下にあるパネルディスカッションの本文のうち、「3人のリーダーが語る成功へのキャリアストーリーとマインドセット」から「ぞれの考えをお聞きしました。」までを一字も変えずに書き写してください。

=== 本文 ===
<<<<

3人のリーダーが語る成功へのキャリアストーリーとマインドセット
ブルームバーグ・ウーマンズ・バイサイド・ネットワーク(BWBN)日本チャプターでは6月9日、「バイサイドリーダーが語る業界の今後と女性のキャリア開発」と題し、グローバルに展開する大手バイサイド企業でトップとして活躍されている2名のCEOをゲストに、3名のリーダーによるパネルディスカッションを開催しました。
パネリストは、日興アセットマネジメント株式会社代表取締役社長ステファニー・ドゥルーズ氏、アライアンス・バーンスタイン株式会社代表取締役社長 阪口 和子氏、およびブルームバーグL.P.日本統括責任者ノーマン・トゥエイボーム、そしてモデレーターはブルームバーグ・ウーマンズ・バイサイド・ネットワーク日本チャプターの鈴村 紀子です。
ディスカッションでは、業界をリードするトップとしての役割から、成功へのキャリアストーリー、ワークライフバランスにいたるまで、率直なお話をうかがうことができました。また各社で推進するD&Iイニシアチブも事例を交えて紹介されました。
※ブルームバーグ・ウーマンズ・バイサイド・ネットワーク(BWBN)については、記事の最後をご参照下さい。
説明責任を果たし、目に見える大きな課題から取り組む
女性活躍推進法施行後、バイサイドでも多くの企業が数値目標を掲げ、ジェンダー・ダイバーシティに計画的に取り組んでいます。女性活躍推進のためにリーダーとしてできることは何か、それぞれの考えをお聞きしました。
ダイバーシティ&インクルージョン(D&I)に関して、トゥエイボームは、ジェンダーに限定するのではなく、すべてをインクルーシブに考えるべきだとした上で、トップが責任説明を果たし、コミットする姿勢が大切だと言います。また子育て中の社員が多数在籍し、情報交換できる社内コミュニティ「ブルームバーグ・ワーキング・ファミリー・コミュニティ(BWFC)」の取り組みを例にあげ、女性が戻ってきやすい職場環境づくりの重要性を指摘しました。
ドゥルーズ氏は、女性管理職を増やすにあたって課題となるのは、ミドル層が出産・育児でキャリアを中断してしまうことだと認識しています。女性管理職を増やすためには、出産・育児休暇明け後の女性が休暇前と同じかそれ以上のポジションで働けるようにしたり、より柔軟に勤務時間を選べる制度を導入するなど、目に見える大きな事から取り組んでいくことが重要だと述べました。

>>>>

=== データ抜粋 ===
<<<<

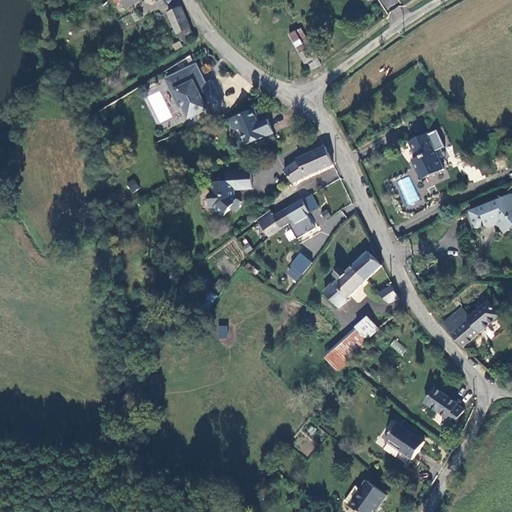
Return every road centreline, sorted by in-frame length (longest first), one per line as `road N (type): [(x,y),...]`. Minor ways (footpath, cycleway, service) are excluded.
road 1 (unclassified): [(301,93),(323,120),(412,300),(481,388),(481,411),(431,511)]
road 2 (unclassified): [(301,93),(437,0)]
road 3 (unclassified): [(188,0),(223,49),(261,78),(301,93)]
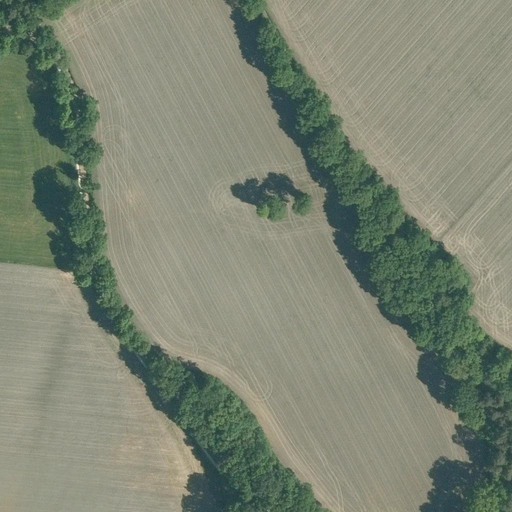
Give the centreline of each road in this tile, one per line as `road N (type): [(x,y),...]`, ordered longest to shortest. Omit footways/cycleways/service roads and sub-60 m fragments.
road 1 (track): [(282,511),(221,458),(109,307),(92,262),(65,68),(37,35),(0,26)]
road 2 (track): [(491,511),(483,415),(458,355),(263,0)]
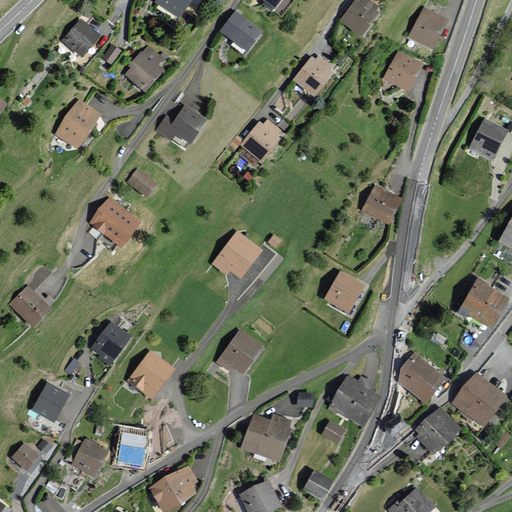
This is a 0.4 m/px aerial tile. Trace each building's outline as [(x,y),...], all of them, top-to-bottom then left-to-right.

>>>>

=== 回答 ===
3人のリーダーが語る成功へのキャリアストーリーとマインドセット
ブルームバーグ・ウーマンズ・バイサイド・ネットワーク(BWBN)日本チャプターでは6月9日、「バイサイドリーダーが語る業界の今後と女性のキャリア開発」と題し、グローバルに展開する大手バイサイド企業でトップとして活躍されている2名のCEOをゲストに、3名のリーダーによるパネルディスカッションを開催しました。
パネリストは、日興アセットマネジメント株式会社代表取締役社長ステファニー・ドゥルーズ氏、アライアンス・バーンスタイン株式会社代表取締役社長 阪口 和子氏、およびブルームバーグL.P.日本統括責任者ノーマン・トゥエイボーム、そしてモデレーターはブルームバーグ・ウーマンズ・バイサイド・ネットワーク日本チャプターの鈴村 紀子です。
ディスカッションでは、業界をリードするトップとしての役割から、成功へのキャリアストーリー、ワークライフバランスにいたるまで、率直なお話をうかがうことができました。また各社で推進するD&Iイニシアチブも事例を交えて紹介されました。
※ブルームバーグ・ウーマンズ・バイサイド・ネットワーク(BWBN)については、記事の最後をご参照下さい。
説明責任を果たし、目に見える大きな課題から取り組む
女性活躍推進法施行後、バイサイドでも多くの企業が数値目標を掲げ、ジェンダー・ダイバーシティに計画的に取り組んでいます。女性活躍推進のためにリーダーとしてできることは何か、それぞれの考えをお聞きしました。